L’emendamento pro-scorporo per favorire la creazione di un player unico della rete a banda ultralarga dovrà passare al vaglio di Bruxelles, che ne dovrà valutare la compatibilità con il nuovo Codice delle Comunicazioni elettroniche che dopo il recente via libera del Parlamento Ue dovrà arrivare il 4 dicembre al Consiglio Europeo per essere infine recepito dai singoli stati membri nell’arco di 20 mesi. Lo scrive oggi il Sole 24 Ore, sollevando un tema alquanto delicato, vale a dire quello della compatibilità del travaso di circa 30mila dipendenti che lavorano sulla rete Tim nella nuova entità immaginata dal Governo, frutto del merger fra Tim e Open Fiber sotto il controllo di Cdp.
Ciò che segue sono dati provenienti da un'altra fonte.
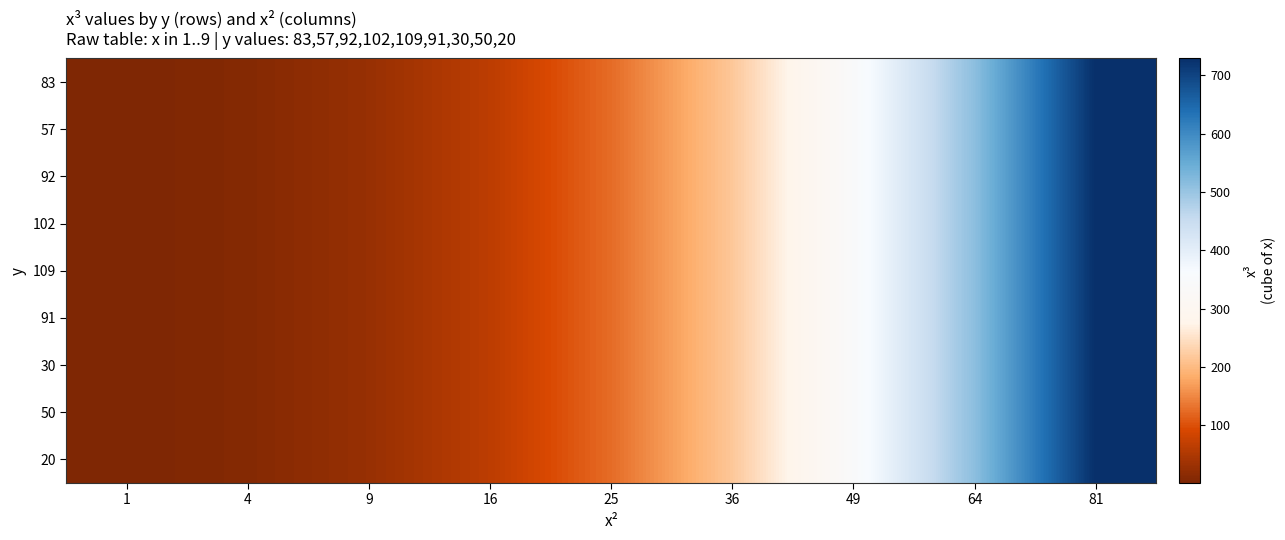

At how many categories does at least one series exceed 652?

1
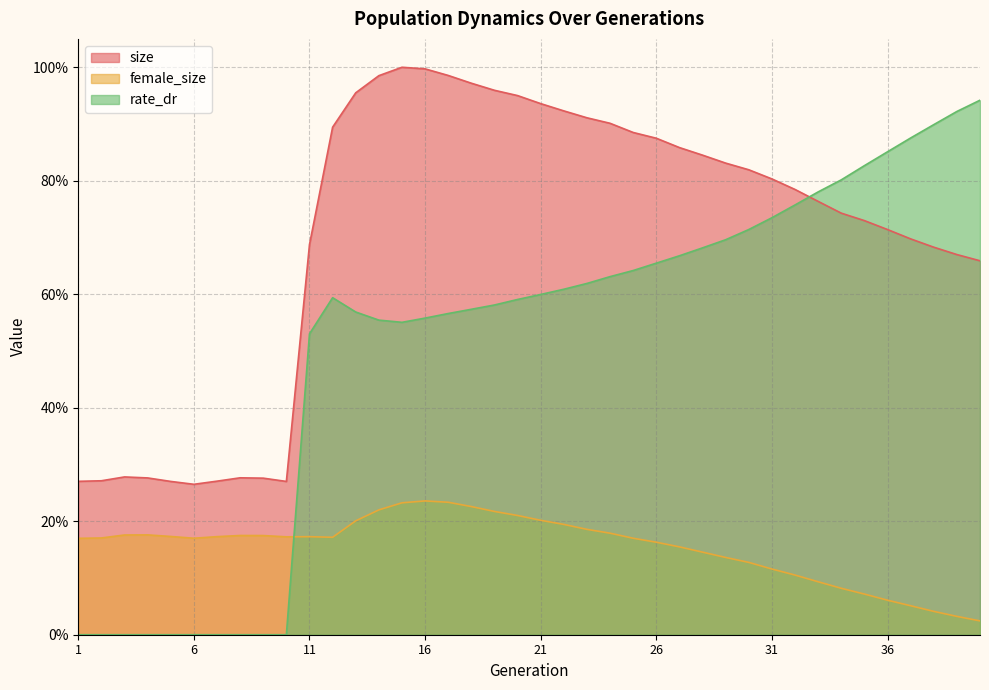

The value of rate_dr at 9 is 0.0. True or false?

True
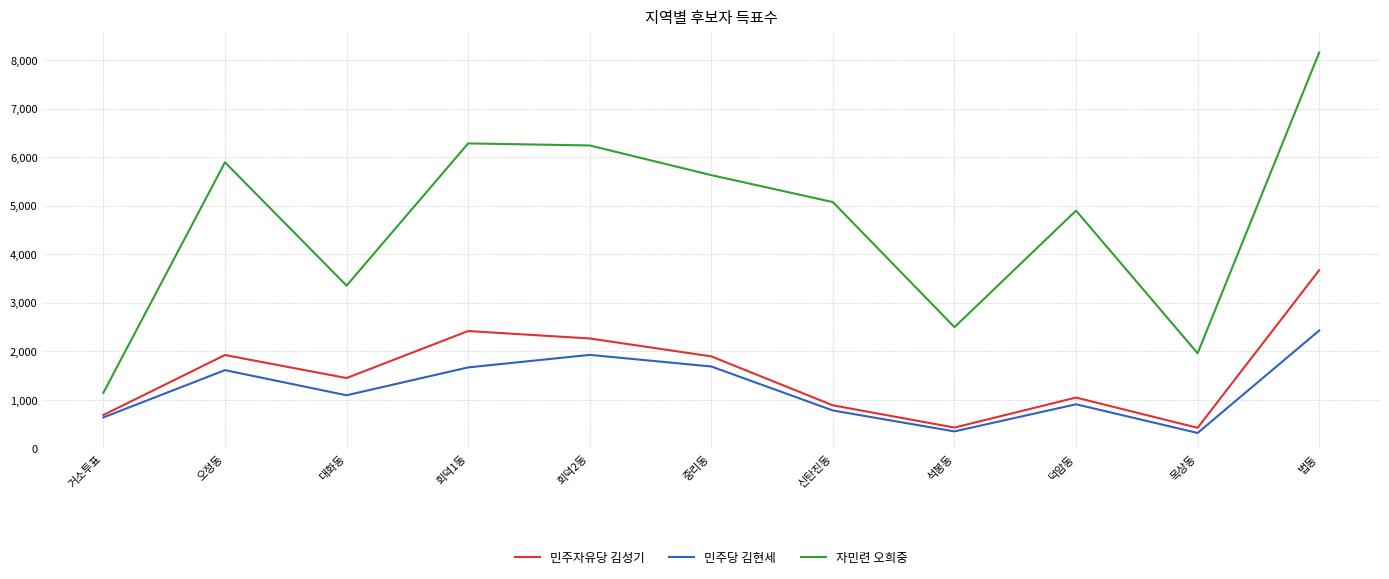

At 오정동, list the series in order from largest to smallest.

자민련 오희중, 민주자유당 김성기, 민주당 김현세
Fra le principali novità delle nuove norme del Codice Ue delle Comunicazioni elettroniche è previsto un trattamento favorevole nei confronti degli operatori wholesale only, soggetti non verticalmente integrati sul modello Open Fiber, specializzati nella fornitura all’ingrosso di capacità di banda agli operatori retail, con la possibilità peraltro di fornire servizi ai clienti finali business e PA.
In questo senso, l’emendamento giallo verde pro-scorporo approvato in Senato va nella stessa direzione, prevedendo un controllo di soggetti terzi (Cdp ndr) della nuova entità. Resta però un nodo da sciogliere a Bruxelles, che riguarda la “clausola occupazionale” caldeggiata dal M5S ricompresa nell’emendamento che fa rientrare la “forza lavoro” nei criteri di calcolo degli incentivi alla creazione della rete, che si baserebbero sul modello Rab già applicato nel settore energetico ad esempio a Snam e Terna.
Gli operatori wholesale only sono soggetti snelli, scrive il Sole 24 Ore, che devono essere in grado di competere sul mercato in modo efficiente. La “vera fibra” non richiede la manutenzione del rame, e vista la progressiva obsolescenza della rete in rame, in prospettiva, il fabbisogno di personale per la gestione della rete sarà di gran lunga inferiore ai 30mila dipendenti della rete Tim che potrebbero confluire nella nuova entità. Open Fiber nel suo piano autonomo prevede a regime meno di mille dipendenti.
Un altro nodo riguarda la possibilità che il costo del mantenimento del personale della nuova entità venga trasferito nelle tariffe regolamentate del Rab, con il rischio che i maggiori costi per la rete vengano poi scaricati in ultima istanza sui clienti finali sotto forma di aumenti nel prezzo del servizio finale.
Vedremo come andrà a finire, tanto più che il perimetro della separazione funzionale della rete Tim da Tim Servizi non è ancora definito, anzi c’è chi si domanda se una separazione della Netco debba prevedere anche l’infrastruttura mobile (Inwit), in vista della densificazione delle antenne prevista con l’avvento del 5G che consumeranno gran parte della capacità della fibra. Bisognerà capire poi se la nuova entità wholesale only debba essere aperta alla partecipazione di tutti gli operatori (Fastweb ad esempio ha già fatto sapere che intende proseguire in autonomia rispetto al progetto di merger Tim-Open Fiber). Senza dimenticare infine la necessità di normare in maniera ben precisa i rapporti fra la nuova entità della rete (Tim Reti) e Tim Servizi per evitare trattamenti di favore che falserebbero la concorrenza.